Light- and electron-microscopical study of phosphoprotein B-50 following denervation and reinnervation of the rat soleus muscle

The neuron-specific phosphoprotein B-50 was originally identified as a phosphoprotein in synaptic plasma membranes isolated from adult brain tissue. In this paper we study the reinnervation of the soleus muscle, a target muscle of sciatic nerve axons, using affinity-purified anti-B-50 antibodies. Light-microscopical evaluation of the reinnervation process revealed that the period of muscle fiber reinnervation corresponds closely with the time in which high B-50 immunoreactivity was observed in the nerve fibers that invade the muscle and in the newly formed neuromuscular junctions. Upon completion of reinnervation, B-50 immunoreactivity decreased. In the newly innervating terminals, B-50 was associated with presynaptic vesicular structures and with the presynaptic plasma membrane. In intact mature neuromuscular junctions, virtually no B-50 immunoreactivity could be detected with either light- or electron-microscopic procedures. These observations corroborate the association of high levels of B-50/GAP43 during axon outgrowth and support the concept that B-50 may be a key molecule in the reconstruction of axonal structures.

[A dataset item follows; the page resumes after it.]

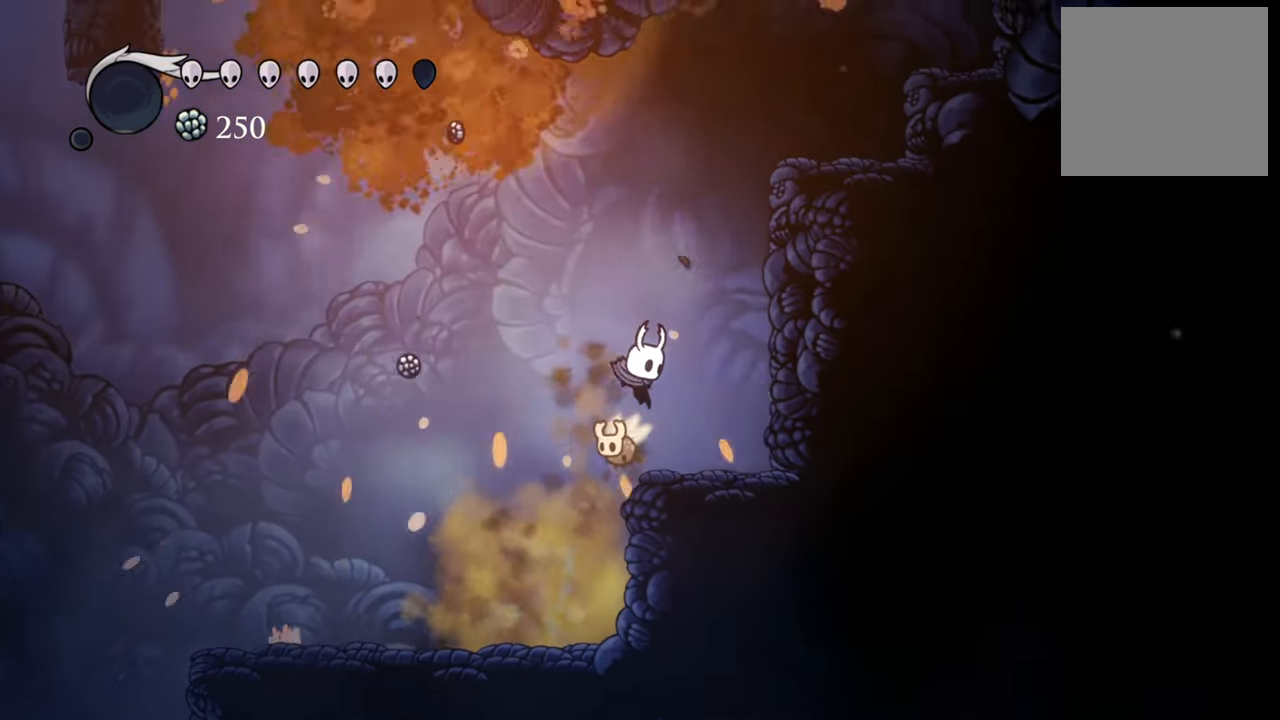
{"buttons": ["DPAD_LEFT"], "events": [[140, "DPAD_RIGHT", "up"], [380, "DPAD_LEFT", "down"]]}
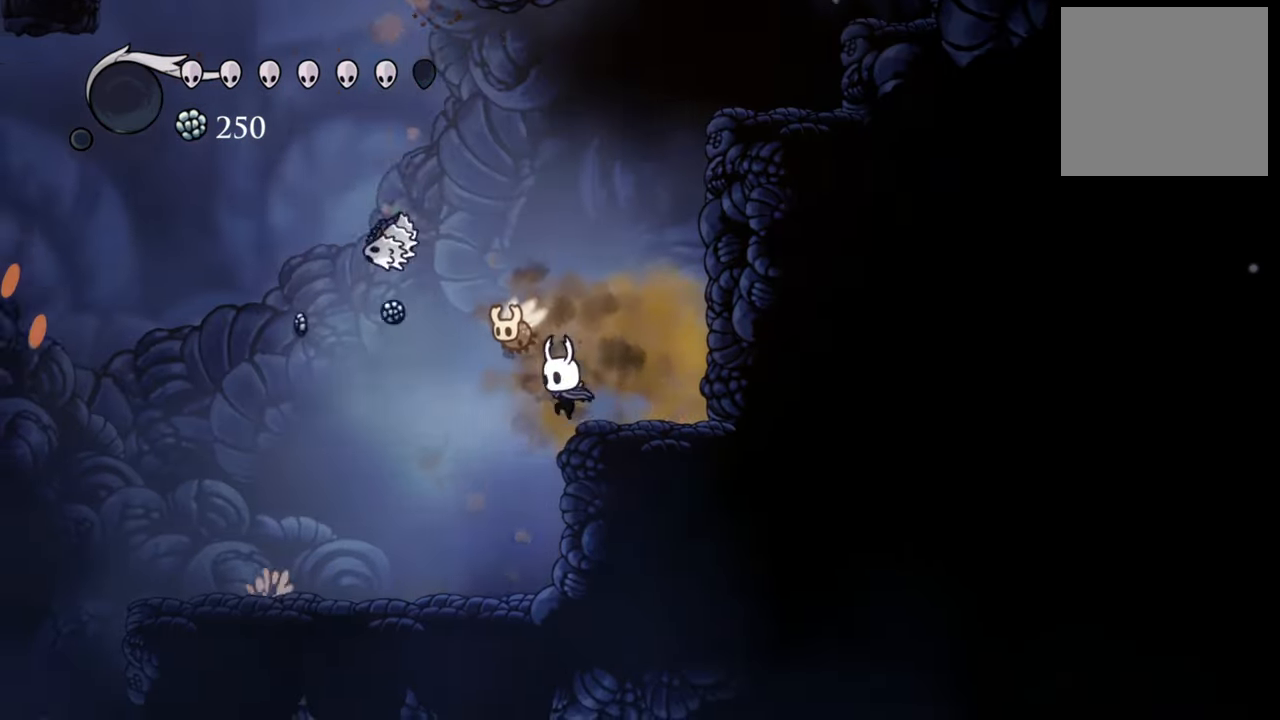
{"buttons": ["DPAD_LEFT"], "events": [[120, "R2", "down"], [320, "R2", "up"]]}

We also observed an unexpected transient increase in B-50 immunoreactivity in the degenerating neuromuscular junctions. This observation cannot be explained in terms of increased neuronal synthesis of B-50, since the degenerating axon processes have been completely disconnected from their cell bodies. Thus, our evidence implies that a rise of B-50 immunoreactivity can be associated with stages of neuronal degeneration as well as with those of neuronal differentiation and axon outgrowth.